Determine the mass of the products formed by the combustion of a 7.6g of a coumpound with emprical formula C7H12
C7H12 + 10O2 ==> 7CO2 + 6H2O
moles C7H12 = 7.6g/96 = estimated 0.08
mols CO2 = 0.08mols C7H12 x (7 mols CO2/1 molC7H12) = estimated 0.55
Then mass = mols CO2 x molar mass CO2 = ?
Do the same for mols C7H12 to mols H2O, convert mols H2O to grams. then add the g CO2 + g H2O = total grams products.
To determine the mass of the products formed by the combustion of a compound with the empirical formula C7H12, you need to calculate the molar mass of the compound first. Once you have the molar mass, you can find the mole ratio between the compound and its combustion products to determine the number of moles of each element involved in the reaction.
Step 1: Calculate the molar mass of the compound
To calculate the molar mass of the compound with empirical formula C7H12, determine the molar mass of each element (carbon and hydrogen) and multiply it by the number of atoms in the empirical formula.
Molar mass of carbon (C): 12.01 g/mol
Molar mass of hydrogen (H): 1.01 g/mol
Molar mass of C7H12 = (7 * molar mass of C) + (12 * molar mass of H)

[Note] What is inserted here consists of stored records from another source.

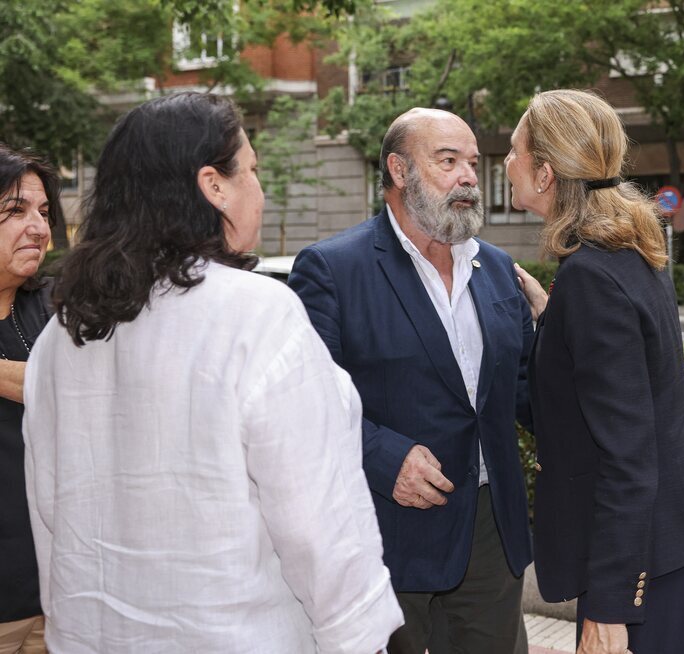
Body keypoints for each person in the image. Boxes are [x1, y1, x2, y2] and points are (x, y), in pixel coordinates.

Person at [22, 92, 402, 654]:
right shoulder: (257, 316)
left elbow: (52, 519)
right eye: (250, 169)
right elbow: (320, 530)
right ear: (213, 185)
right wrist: (361, 636)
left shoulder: (63, 333)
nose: (260, 189)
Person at [288, 107, 534, 654]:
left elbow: (527, 392)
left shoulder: (496, 269)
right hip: (386, 533)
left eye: (472, 161)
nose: (469, 175)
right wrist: (382, 456)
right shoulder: (332, 269)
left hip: (490, 537)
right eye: (448, 161)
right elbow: (307, 405)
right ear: (399, 171)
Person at [508, 89, 684, 654]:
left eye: (513, 151)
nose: (505, 163)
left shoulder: (590, 275)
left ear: (544, 174)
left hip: (647, 554)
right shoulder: (625, 244)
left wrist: (611, 603)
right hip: (664, 540)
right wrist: (552, 323)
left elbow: (627, 456)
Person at [0, 145, 60, 654]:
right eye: (16, 210)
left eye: (43, 212)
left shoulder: (60, 306)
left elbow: (77, 387)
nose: (39, 227)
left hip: (59, 597)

= (7 * 12.01 g/mol) + (12 * 1.01 g/mol)
= 84.07 g/mol + 12.12 g/mol
= 96.19 g/mol
Therefore, the molar mass of the compound is 96.19 g/mol.
Step 2: Determine the combustion products
In the process of combustion, the compound reacts with oxygen (O2) to produce carbon dioxide (CO2) and water (H2O). The balanced chemical equation for this reaction is:
C7H12 + 9O2 → 7CO2 + 6H2O
This equation shows that for every 1 mole of C7H12, you get 7 moles of CO2 and 6 moles of H2O.
Step 3: Calculate the mass of the products
To find the mass of the products formed, you need to convert the mass of the compound (given as 7.6 g) to moles using its molar mass. Then, you can use the mole ratio from the balanced chemical equation to determine the moles of CO2 and H2O produced. Finally, convert the moles of each product to grams by multiplying the number of moles by their respective molar mass.
Mass of C7H12 = 7.6 g
Number of moles of C7H12 = Mass / Molar mass
= 7.6 g / 96.19 g/mol
= 0.079 moles
Now, use the mole ratio to determine the moles of CO2 and H2O produced:
Moles of CO2 = 7 moles of CO2 / 1 mole of C7H12 * 0.079 moles of C7H12
= 0.553 moles
Molar mass of CO2 = 44.01 g/mol
Mass of CO2 = Moles * Molar mass
= 0.553 moles * 44.01 g/mol
= 24.32 g
Moles of H2O = 6 moles of H2O / 1 mole of C7H12 * 0.079 moles of C7H12
= 0.474 moles
Molar mass of H2O = 18.02 g/mol
Mass of H2O = Moles * Molar mass
= 0.474 moles * 18.02 g/mol
= 8.54 g
Therefore, the mass of the products formed by the combustion of 7.6 g of the compound with the empirical formula C7H12 is approximately 24.32 g of CO2 and 8.54 g of H2O.